Data Warehousing, BI and Data Science

5 June 2015

Indexing Fact Tables in SQL Server

Filed under: Analysis Services — Vincent Rainardi @ 5:12 pm

This article applies only to SQL Server as it is using clustered and nonclustered indices. It doesn’t apply to Oracle or Teradata or DB2.

Apologies I’m going straight to the matter, without explaining what is a clustered index key, what is a dimension key column, etc. For an introduction to indexing, here are Microsoft’s articles: Clustered and NonClustered Indexes Described, Using Clustered Indexes, Designing An Index.

A common way of indexing a fact table is by putting a clustered index on the fact key column, then put nonclustered index on each of the dimension key column. This will allow the each of the nonclustered index to be efficiently used, whilst ensuring that they are slim.

They are slim because in SQL Server, a nonclustered index uses the clustered index key as the row locator. The clustered index key, as I mentioned above, is the fact key which is a bigint.

They are efficiently used because they are built on each of the dimension key. Each of them as the first index key, not as a second or third index key. This ensures that they will be hit by the queries using that dimension key, because they are the first column in the index key.

## QUESTIONS ON THE MATERIAL
1. Summarize the article on indexing fact tables in two sentences.
2. Answer these questions from the article on indexing fact tables, one per line:
(a) Which three database systems does the article say it does not apply to?
(b) What data type is the fact key?
(c) What does a nonclustered index in SQL Server use as its row locator?
3. Update the article on indexing fact tables by replacing "fact key column" with "row ID column". Begin at the words "Filed under: Analysis" and stop after "they are slim.".
The material that comes next is separate from the article on indexing fact tables.

## DATASET SECTION
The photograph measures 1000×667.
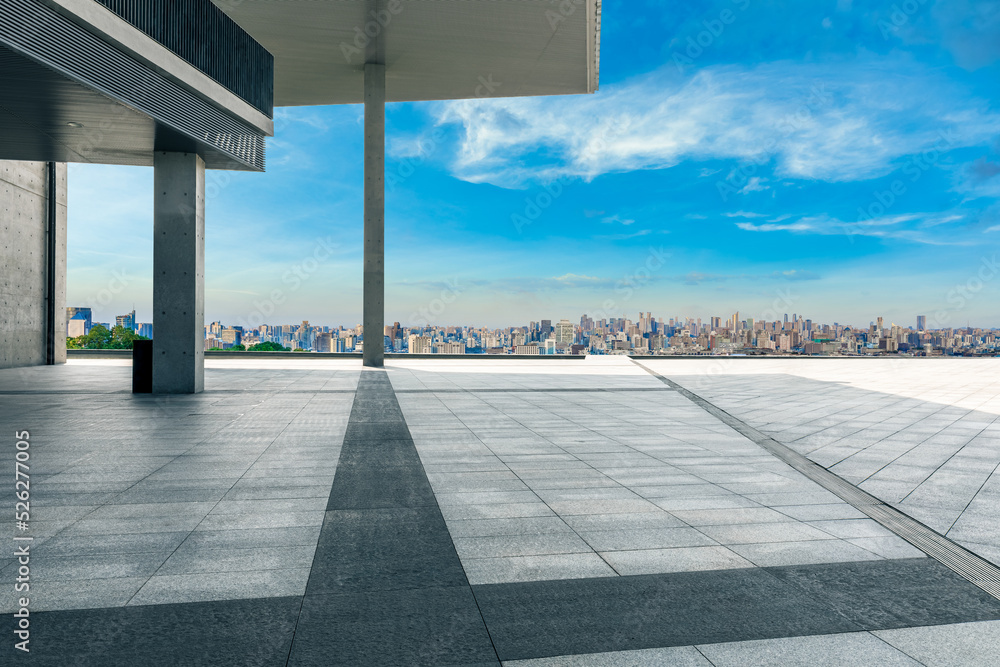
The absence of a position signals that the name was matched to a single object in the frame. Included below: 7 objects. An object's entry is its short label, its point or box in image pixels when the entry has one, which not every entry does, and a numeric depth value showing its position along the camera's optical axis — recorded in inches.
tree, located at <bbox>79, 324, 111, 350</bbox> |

## YOUR WRITTEN ANSWERS
1. A common way to index a fact table in SQL Server is to put a clustered index on the fact key column and a nonclustered index on each dimension key column. The nonclustered indexes stay slim because they use the clustered index key, a bigint fact key, as the row locator, and they are used efficiently because each dimension key is the first column of its index key.

2.
(a) Oracle, Teradata and DB2
(b) Bigint
(c) The clustered index key

3.
Filed under: Analysis Services — Vincent Rainardi @ 5:12 pm

This article applies only to SQL Server as it is using clustered and nonclustered indices. It doesn’t apply to Oracle or Teradata or DB2.

Apologies I’m going straight to the matter, without explaining what is a clustered index key, what is a dimension key column, etc. For an introduction to indexing, here are Microsoft’s articles: Clustered and NonClustered Indexes Described, Using Clustered Indexes, Designing An Index.

A common way of indexing a fact table is by putting a clustered index on the row ID column, then put nonclustered index on each of the dimension key column. This will allow the each of the nonclustered index to be efficiently used, whilst ensuring that they are slim.